Rent Control Now! | The New Republic

Of course, the power of the real estate lobby is, as Biden might quip, “not a joke.” The National Association of Realtors alone spent $134 million on lobbying in 2022 and 2023. Sparking their ire in an election year could create internecine conflict within a party home to both big landlords and precarious tenants and is likely the reason the administration has stayed relatively quiet about the LIHTC rent cap thus far. But avoiding that conflict could be worse. “People are hurting, and some of their deepest pain is around rent. People need relief that they can feel when they pay their monthly bills.

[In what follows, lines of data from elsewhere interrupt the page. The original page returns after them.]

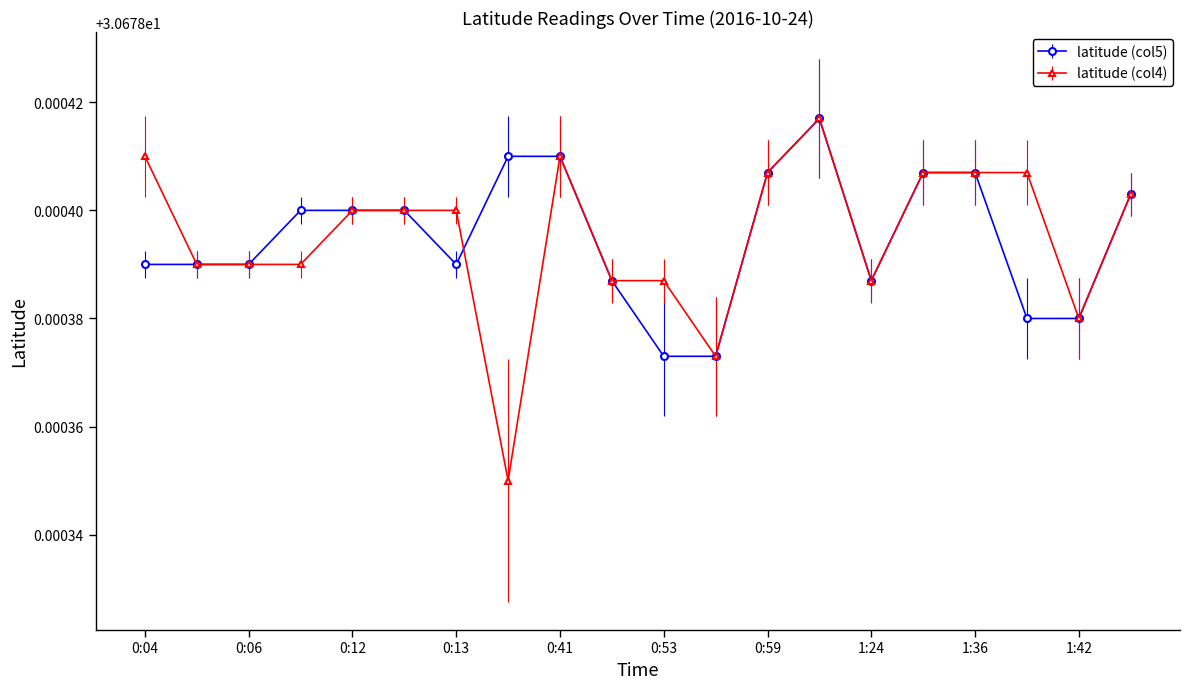

At how many categories does at least one series exceed 30?

20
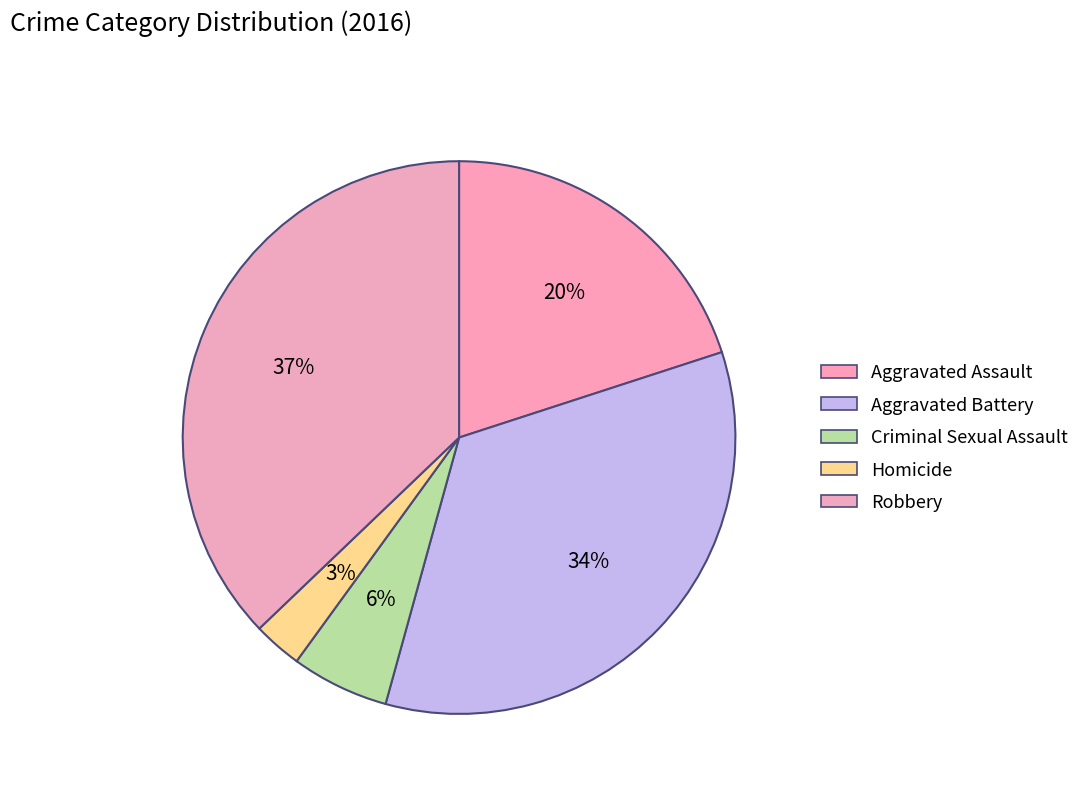

How many segments does this pie chart have?

5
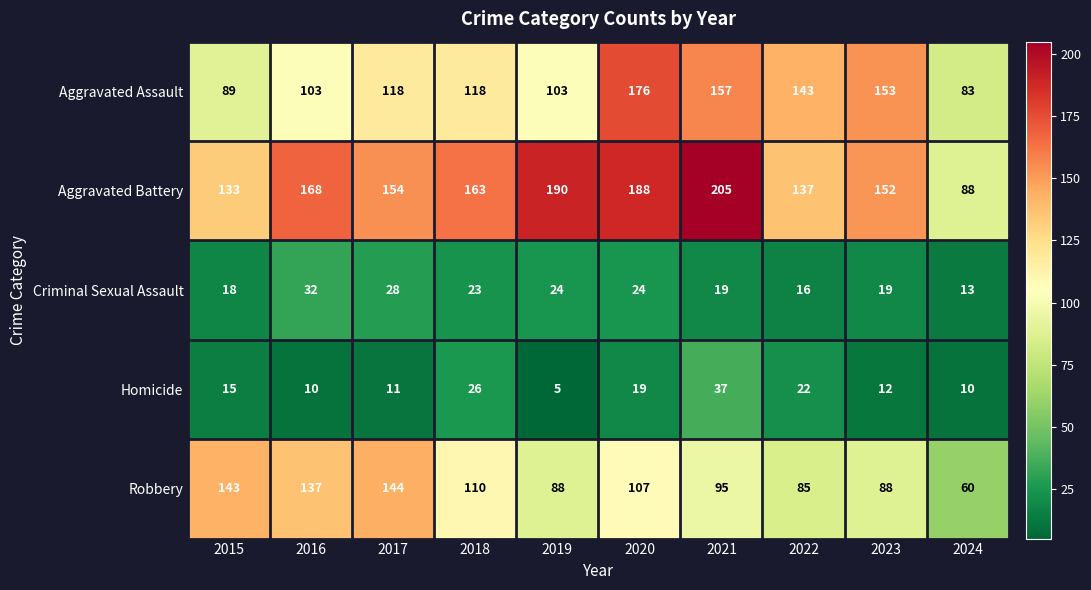

What is the greatest value displayed?

205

In an election year, this matters a lot,” said Raghuveer. “For too long, the real estate lobby has dominated every aspect of policymaking, buying the outcomes that maximize their profits.”

By embracing rent control, the president can portray himself as someone fighting for America’s working class in yet another battle against corporate greed. Even starker economic contrast with Donald Trump, the country’s most famous landlord, wouldn’t hurt either. And he wouldn’t be the first president to take this action. FDR and Harry Truman oversaw national rent control for much of the 1940s. Even Richard Nixon, facing high inflation and an unpopular, brutal proxy war, once implemented broad price controls, including a brief national rent freeze through the Cost of Living Council, or CLC, a now-defunct body headed at the time by Donald Rumsfeld.

Even contemporary critics credited it as a popular maneuver that helped tame inflation. As a conservative appointee (and critic) of the CLC wrote, “[Nixon] had dramatically turned the nation’s pessimism into short-term optimism, which established an image of action,” and after Nixon’s 1972 reelection, his opponent, Senator George McGovern, even said these controls were a significant reason why Nixon was “unbeatable.”